Wer kennt das Gefühl nicht: Beim Wandern oder Joggen ärgert man sich über wilden Müll auf den Straßen, Wegen oder in Gebüschen. Um dieses Ärgernis zu bekämpfen, ist aus den skandinavischen Ländern das „Plogging“ zu uns herübergeweht.

Plogging ist ein zusammengesetztes Wort aus „Plocka“ (schwedisch für Aufheben) und Jogging. Die gemütlichere Variante nennt sich ganz einfach „Müllwandern“. Dabei wird, während man ohnehin unterwegs ist, die Vermüllung der Landschaft reduziert und bekämpft.

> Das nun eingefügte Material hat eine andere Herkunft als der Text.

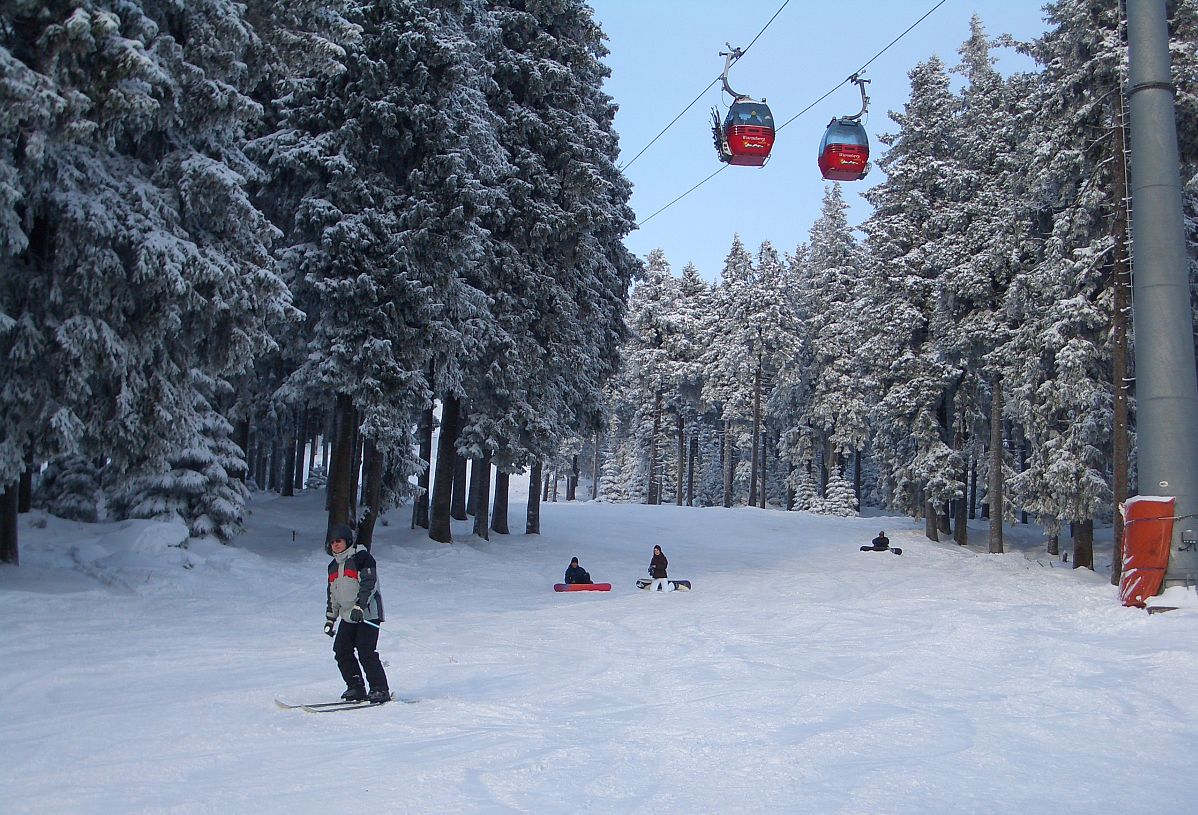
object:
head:
[324, 523, 355, 557]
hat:
[326, 524, 355, 547]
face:
[329, 534, 346, 554]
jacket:
[324, 542, 384, 625]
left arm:
[350, 550, 378, 623]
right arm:
[322, 558, 341, 638]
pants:
[333, 618, 392, 703]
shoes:
[340, 687, 392, 704]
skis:
[271, 697, 424, 713]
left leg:
[354, 619, 391, 703]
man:
[324, 525, 391, 703]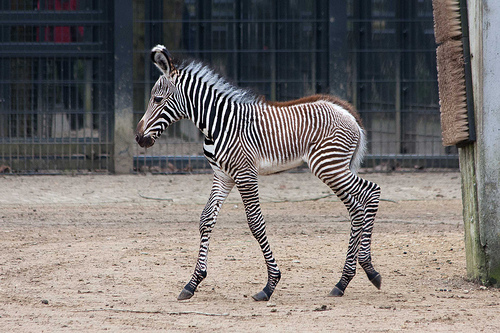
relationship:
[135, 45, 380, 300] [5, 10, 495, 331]
zebra in enclosure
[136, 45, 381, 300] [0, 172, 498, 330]
zebra walking on dirt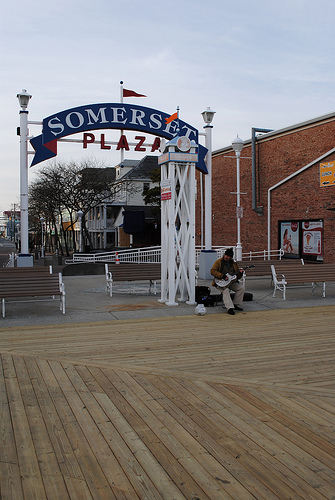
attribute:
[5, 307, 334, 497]
sidewalk — brown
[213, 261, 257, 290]
guitar — played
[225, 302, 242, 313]
shoes — black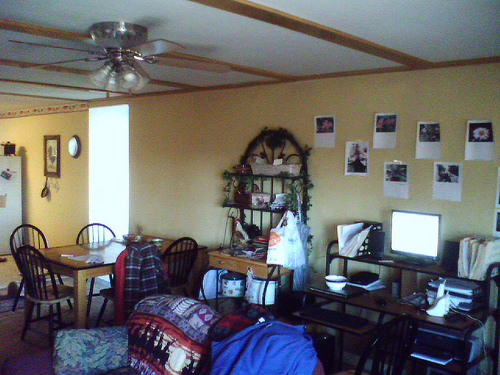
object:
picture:
[418, 122, 440, 143]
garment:
[208, 318, 320, 375]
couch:
[0, 294, 323, 375]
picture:
[385, 163, 407, 182]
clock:
[68, 135, 82, 158]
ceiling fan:
[7, 21, 232, 99]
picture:
[316, 117, 334, 133]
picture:
[375, 115, 396, 134]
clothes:
[114, 240, 173, 325]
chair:
[76, 223, 118, 317]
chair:
[94, 236, 198, 326]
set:
[7, 222, 198, 348]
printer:
[395, 233, 500, 375]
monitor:
[383, 205, 442, 267]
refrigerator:
[0, 159, 27, 261]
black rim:
[67, 134, 81, 158]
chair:
[16, 244, 75, 346]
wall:
[0, 64, 500, 286]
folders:
[441, 233, 500, 281]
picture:
[434, 161, 460, 185]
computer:
[386, 208, 443, 266]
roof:
[1, 1, 500, 114]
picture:
[468, 120, 493, 141]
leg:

Paul Muschiol, Obmann der GRÜNEN in Willich, weist darauf hin, dass „der wilde Müll in unseren Landschaften nicht nur ein Plage, sondern auch eine Bedrohung für die Kleintiere in unserer Heimat ist.“

Es ist daher nur konsequent, sich nicht nur über diesen wilden Müll aufzuregen, sondern auch selber aktiv zu werden. Die GRÜNEN möchten aktiv etwas dagegen unternehmen und unterstützen Bürgerinnen und Bürger, die hier mitmachen wollen.

Hierzu statten die GRÜNEN Interessierte mit einem kostenlosen „Müll-weg-Paket“ aus. Dieses besteht aus einer qualitativ hochwertigen Greifzange, einem Mehrweg-Müllbeutel und Mehrweg-Handschuhen.

Plogging versteht sich dabei nicht als Konkurrenz zur erfolgreichen Leuchtturm-Aktion „Willy Wisch“, sondern als dauerhafte Eränzung. Mehr noch: der gesammelte Müll kann beim Wertstoffhof kostenfrei abgegeben werden.